Start of Input for this task
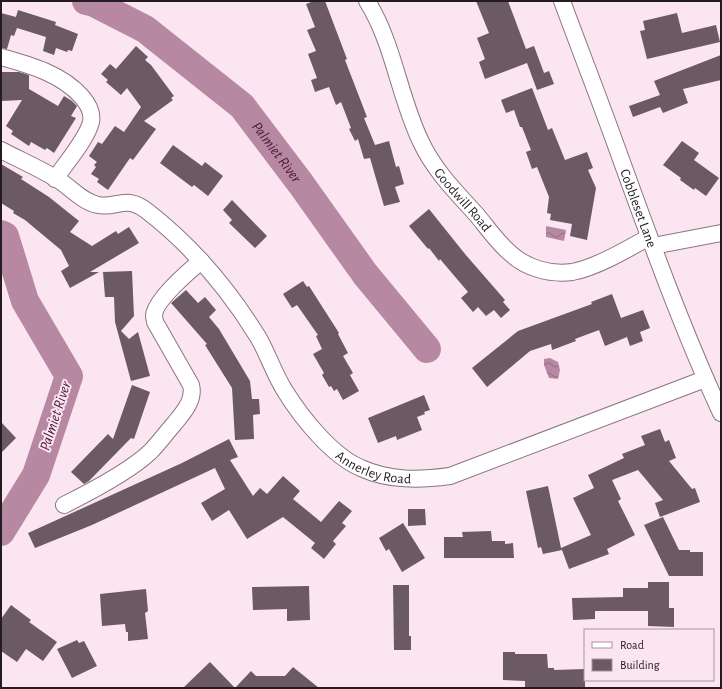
<svg xmlns="http://www.w3.org/2000/svg" width="722" height="689" viewBox="0 0 722 689" font-family="'Alegreya Sans',sans-serif">
	<style>
		.water { fill: url(#water-waves) }
		.lines { fill: none; stroke-linecap: round; stroke-linejoin: round }
		.river { stroke: #b688a2; stroke-width: 28 }
		.building { fill: #6b5963 }
		.street-casing { stroke: #887680; stroke-width: 18 }
		.street { stroke: #fff; stroke-width: 16 }
		.labels { text-anchor: middle; stroke-width: 4; stroke-linejoin: round; paint-order: stroke }
		.street-label { font-size: 14px; fill: #231c20; stroke: #fae5f0 }
		.water-label { font-size: 15px; font-style: italic; fill: #4e163b; stroke: #fae5f0 }
	</style>
	<defs>
		<pattern id="water-waves" width="16" height="10" patternUnits="userSpaceOnUse"><rect width="16" height="10" fill="#b688a2"/><path d="M0 5q4-4 8 0t8 0" fill="none" stroke="#946e84"/></pattern>
	</defs>
	<rect width="100%" height="100%" fill="#fae5f0"/>
	<!-- water -->
	<g class="water">
		<path d="M 546,226 L 566,230 L 564,241 L 546,237 Z"/>
		<path d="M 550,358 L 558,362 L 560,370 L 558,379 L 549,378 L 544,365 L 544,359 Z"/>
	</g>
	<g class="lines">
		<!-- river -->
		<g class="river">
			<path id="s1" d="M 86,1 L 94,3 L 145,29 L 242,106 L 301,184 L 365,274 L 427,349"/>
			<path d="M 1,234 L 5,236 L 25,301 L 69,376 L 36,475 L 1,532"/>
		</g>
	</g>
	<!-- building -->
	<g class="building">
		<path d="M 314,1 L 325,1 L 347,59 L 345,60 L 367,117 L 364,118 L 375,145 L 389,141 L 396,167 L 399,166 L 404,184 L 395,187 L 400,202 L 384,206 L 370,158 L 364,159 L 358,139 L 355,141 L 349,129 L 351,128 L 341,102 L 336,105 L 329,87 L 315,92 L 311,80 L 317,78 L 308,54 L 316,51 L 307,30 L 315,27 L 306,4 Z"/>
		<path d="M 476,1 L 508,1 L 526,49 L 534,46 L 544,73 L 549,71 L 554,84 L 537,90 L 527,63 L 485,79 L 479,62 L 485,59 L 477,38 L 489,33 Z"/>
		<path d="M 18,10 L 56,22 L 55,25 L 78,34 L 72,51 L 68,50 L 67,52 L 56,48 L 54,55 L 43,51 L 46,37 L 17,28 L 14,36 L 11,35 L 7,49 L 1,48 L 1,13 L 16,17 Z"/>
		<path d="M 677,13 L 682,33 L 716,25 L 720,42 L 647,59 L 640,31 L 645,30 L 643,21 Z"/>
		<path d="M 136,46 L 148,57 L 145,60 L 151,65 L 174,96 L 171,98 L 173,100 L 144,121 L 156,129 L 133,160 L 130,158 L 108,190 L 97,182 L 99,179 L 91,174 L 96,167 L 94,165 L 97,162 L 89,156 L 98,142 L 102,144 L 115,126 L 124,132 L 141,107 L 127,88 L 121,95 L 106,82 L 108,80 L 101,74 L 110,64 L 116,69 Z"/>
		<path d="M 721,55 L 721,80 L 683,89 L 688,103 L 663,113 L 660,107 L 633,117 L 629,106 L 660,95 L 654,81 Z"/>
		<path d="M 1,72 L 19,72 L 29,75 L 29,89 L 58,106 L 64,96 L 72,101 L 77,106 L 71,116 L 76,118 L 54,153 L 47,148 L 45,150 L 31,142 L 29,146 L 11,134 L 13,131 L 6,126 L 22,100 L 1,101 Z"/>
		<path d="M 532,88 L 548,130 L 552,128 L 565,160 L 587,152 L 593,168 L 588,170 L 596,188 L 587,240 L 570,236 L 572,224 L 550,220 L 551,214 L 547,213 L 549,197 L 537,167 L 532,169 L 526,152 L 531,150 L 522,127 L 520,127 L 514,110 L 506,113 L 501,100 Z"/>
		<path d="M 682,141 L 699,153 L 694,160 L 719,178 L 706,196 L 695,188 L 694,190 L 680,180 L 681,178 L 663,165 Z"/>
		<path d="M 173,145 L 202,166 L 205,162 L 223,176 L 208,196 L 194,185 L 192,187 L 160,163 Z"/>
		<path d="M 1,164 L 23,177 L 21,179 L 49,197 L 79,221 L 70,232 L 92,246 L 116,231 L 118,234 L 129,227 L 139,243 L 90,272 L 99,272 L 70,288 L 61,271 L 69,266 L 61,250 L 25,220 L 13,213 L 14,211 L 1,203 Z"/>
		<path d="M 232,200 L 267,236 L 255,248 L 229,223 L 232,220 L 223,210 Z"/>
		<path d="M 429,209 L 465,254 L 505,300 L 503,302 L 510,310 L 501,318 L 494,310 L 486,316 L 478,307 L 473,312 L 461,298 L 468,292 L 440,259 L 439,261 L 429,248 L 428,249 L 409,226 Z"/>
		<path d="M 132,271 L 134,316 L 121,331 L 129,339 L 138,332 L 150,376 L 131,381 L 115,322 L 114,297 L 105,297 L 103,272 Z"/>
		<path d="M 303,281 L 307,287 L 309,286 L 339,333 L 338,334 L 348,353 L 343,356 L 353,373 L 350,375 L 359,391 L 343,400 L 337,389 L 334,391 L 331,386 L 329,387 L 322,375 L 324,373 L 313,354 L 322,349 L 316,336 L 318,335 L 297,305 L 292,308 L 283,294 Z"/>
		<path d="M 186,290 L 198,303 L 205,297 L 216,310 L 209,317 L 219,329 L 250,381 L 252,399 L 259,399 L 260,414 L 253,415 L 254,439 L 235,440 L 232,388 L 205,345 L 207,344 L 171,303 Z"/>
		<path d="M 612,294 L 621,318 L 643,310 L 650,328 L 640,332 L 643,341 L 630,346 L 627,337 L 605,346 L 599,330 L 575,339 L 576,341 L 552,350 L 551,344 L 530,351 L 487,387 L 472,368 L 518,331 L 592,304 L 591,302 Z"/>
		<path d="M 132,385 L 150,392 L 134,439 L 131,438 L 89,481 L 84,484 L 71,472 L 108,434 L 113,439 Z"/>
		<path d="M 424,395 L 430,410 L 424,412 L 425,414 L 417,417 L 422,430 L 397,440 L 396,436 L 378,443 L 368,418 Z"/>
		<path d="M 1,422 L 16,438 L 1,453 Z"/>
		<path d="M 660,429 L 665,442 L 669,440 L 676,458 L 669,461 L 692,489 L 695,488 L 700,502 L 660,517 L 655,503 L 663,500 L 638,470 L 612,480 L 621,499 L 618,501 L 635,535 L 607,549 L 609,554 L 569,569 L 562,550 L 543,554 L 541,547 L 538,548 L 526,491 L 548,486 L 561,548 L 591,535 L 573,498 L 594,488 L 588,475 L 624,458 L 622,454 L 645,445 L 641,436 Z"/>
		<path d="M 229,439 L 238,457 L 230,460 L 253,496 L 260,488 L 267,494 L 283,476 L 300,491 L 293,499 L 321,522 L 339,501 L 352,511 L 342,523 L 346,526 L 333,541 L 336,544 L 324,559 L 311,548 L 315,543 L 283,517 L 247,539 L 229,510 L 212,521 L 201,503 L 225,489 L 215,468 L 92,525 L 35,548 L 28,533 L 182,463 Z"/>
		<path d="M 408,509 L 425,509 L 426,525 L 408,526 Z"/>
		<path d="M 663,517 L 679,550 L 690,550 L 690,552 L 703,552 L 703,576 L 669,576 L 644,525 Z"/>
		<path d="M 403,523 L 425,558 L 402,572 L 389,549 L 386,551 L 379,538 Z"/>
		<path d="M 491,531 L 492,541 L 505,541 L 505,544 L 513,543 L 514,558 L 444,558 L 444,537 L 463,537 L 462,532 Z"/>
		<path d="M 648,582 L 669,582 L 669,608 L 674,608 L 674,627 L 648,626 L 648,611 L 595,611 L 595,619 L 573,620 L 572,598 L 623,597 L 623,588 L 648,588 Z"/>
		<path d="M 393,585 L 409,585 L 409,636 L 411,636 L 411,650 L 394,650 Z"/>
		<path d="M 309,586 L 310,620 L 287,621 L 287,609 L 253,610 L 252,587 Z"/>
		<path d="M 146,589 L 148,611 L 145,613 L 148,639 L 128,641 L 128,632 L 126,632 L 125,624 L 102,626 L 100,594 Z"/>
		<path d="M 11,605 L 31,620 L 29,622 L 57,642 L 43,661 L 26,649 L 17,662 L 1,651 L 1,619 Z"/>
		<path d="M 77,640 L 79,643 L 84,641 L 97,666 L 72,678 L 57,649 Z"/>
		<path d="M 503,652 L 515,652 L 515,654 L 547,654 L 548,668 L 554,668 L 554,670 L 585,669 L 585,688 L 525,688 L 525,681 L 503,680 Z"/>
		<path d="M 210,662 L 235,688 L 251,671 L 256,676 L 285,676 L 293,667 L 319,688 L 183,688 Z"/>
	</g>
	<g class="lines">
		<!-- street casing -->
		<g class="street-casing">
			<g id="street">
				<path id="s2" d="M 367,1 C 394,44 399,97 421,142 C 434,170 456,192 476,214 C 487,227 497,242 510,253 C 526,268 550,275 572,272 C 595,268 628,249 649,237"/>
				<path id="s3" d="M 562,1 C 579,47 597,93 614,140 C 647,231 680,324 721,413"/>
				<path d="M 1,57 C 30,65 62,74 82,97 C 88,104 93,112 91,122 C 87,139 65,164 55,179"/>
				<path id="s4" d="M 1,150 C 20,160 41,169 60,181 C 72,189 83,202 98,205 C 117,209 125,194 147,211 C 191,245 229,290 258,337 C 268,354 274,374 285,391 C 301,417 332,456 361,468 C 389,481 420,480 450,476 L 705,379"/>
				<path d="M 653,246 L 721,233"/>
				<path d="M 64,505 C 90,492 129,472 150,452 C 158,444 166,433 174,424 C 183,413 195,400 191,385 L 155,322 C 155,320 154,318 154,316 C 154,301 189,271 201,261"/>
			</g>
		</g>
		<!-- street -->
		<use href="#street" class="street"/>
	</g>
	<g class="labels">
		<!-- street labels -->
		<g class="street-label">
			<text dy="5" stroke="none"><textPath href="#s2" startOffset="223">Goodwill Road</textPath></text>
			<text dy="5" stroke="none"><textPath href="#s3" startOffset="221">Cobbleset Lane</textPath></text>
			<text dy="5" stroke="none"><textPath href="#s4" startOffset="514">Annerley Road</textPath></text>
		</g>
		<!-- water labels -->
		<g class="water-label">
			<text dy="5" stroke="none"><textPath href="#s1" startOffset="247">Palmiet River</textPath></text>
			<text transform="translate(55 416) rotate(-72)" y="5">Palmiet River</text>
		</g>
	</g>
	<!-- border -->
	<rect width="722" height="689" fill="none" stroke="#231c20" stroke-width="4"/>
	<!-- legend -->
	<rect x="584" y="629" width="130" height="52" fill="#fae5f0" stroke="#a4959d"/>
	<rect x="592" y="642" width="20" height="6" fill="#ffffff" stroke="#a4959d"/>
	<text x="620" y="649" font-size="12" fill="#231c20">Road</text>
	<rect x="592" y="659" width="20" height="12" fill="#6b5963" stroke="#a4959d"/>
	<text x="620" y="669" font-size="12" fill="#231c20">Building</text>
</svg>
End of Input for this task
_Aim of the exercise_.
Retype, exactly and in full, the lines above from the one containing "#fff; stroke-width: 16" through the one containing "18,10 L 56,22".

_Response to this task_.
		.street { stroke: #fff; stroke-width: 16 }
		.labels { text-anchor: middle; stroke-width: 4; stroke-linejoin: round; paint-order: stroke }
		.street-label { font-size: 14px; fill: #231c20; stroke: #fae5f0 }
		.water-label { font-size: 15px; font-style: italic; fill: #4e163b; stroke: #fae5f0 }
	</style>
	<defs>
		<pattern id="water-waves" width="16" height="10" patternUnits="userSpaceOnUse"><rect width="16" height="10" fill="#b688a2"/><path d="M0 5q4-4 8 0t8 0" fill="none" stroke="#946e84"/></pattern>
	</defs>
	<rect width="100%" height="100%" fill="#fae5f0"/>
	<!-- water -->
	<g class="water">
		<path d="M 546,226 L 566,230 L 564,241 L 546,237 Z"/>
		<path d="M 550,358 L 558,362 L 560,370 L 558,379 L 549,378 L 544,365 L 544,359 Z"/>
	</g>
	<g class="lines">
		<!-- river -->
		<g class="river">
			<path id="s1" d="M 86,1 L 94,3 L 145,29 L 242,106 L 301,184 L 365,274 L 427,349"/>
			<path d="M 1,234 L 5,236 L 25,301 L 69,376 L 36,475 L 1,532"/>
		</g>
	</g>
	<!-- building -->
	<g class="building">
		<path d="M 314,1 L 325,1 L 347,59 L 345,60 L 367,117 L 364,118 L 375,145 L 389,141 L 396,167 L 399,166 L 404,184 L 395,187 L 400,202 L 384,206 L 370,158 L 364,159 L 358,139 L 355,141 L 349,129 L 351,128 L 341,102 L 336,105 L 329,87 L 315,92 L 311,80 L 317,78 L 308,54 L 316,51 L 307,30 L 315,27 L 306,4 Z"/>
		<path d="M 476,1 L 508,1 L 526,49 L 534,46 L 544,73 L 549,71 L 554,84 L 537,90 L 527,63 L 485,79 L 479,62 L 485,59 L 477,38 L 489,33 Z"/>
		<path d="M 18,10 L 56,22 L 55,25 L 78,34 L 72,51 L 68,50 L 67,52 L 56,48 L 54,55 L 43,51 L 46,37 L 17,28 L 14,36 L 11,35 L 7,49 L 1,48 L 1,13 L 16,17 Z"/>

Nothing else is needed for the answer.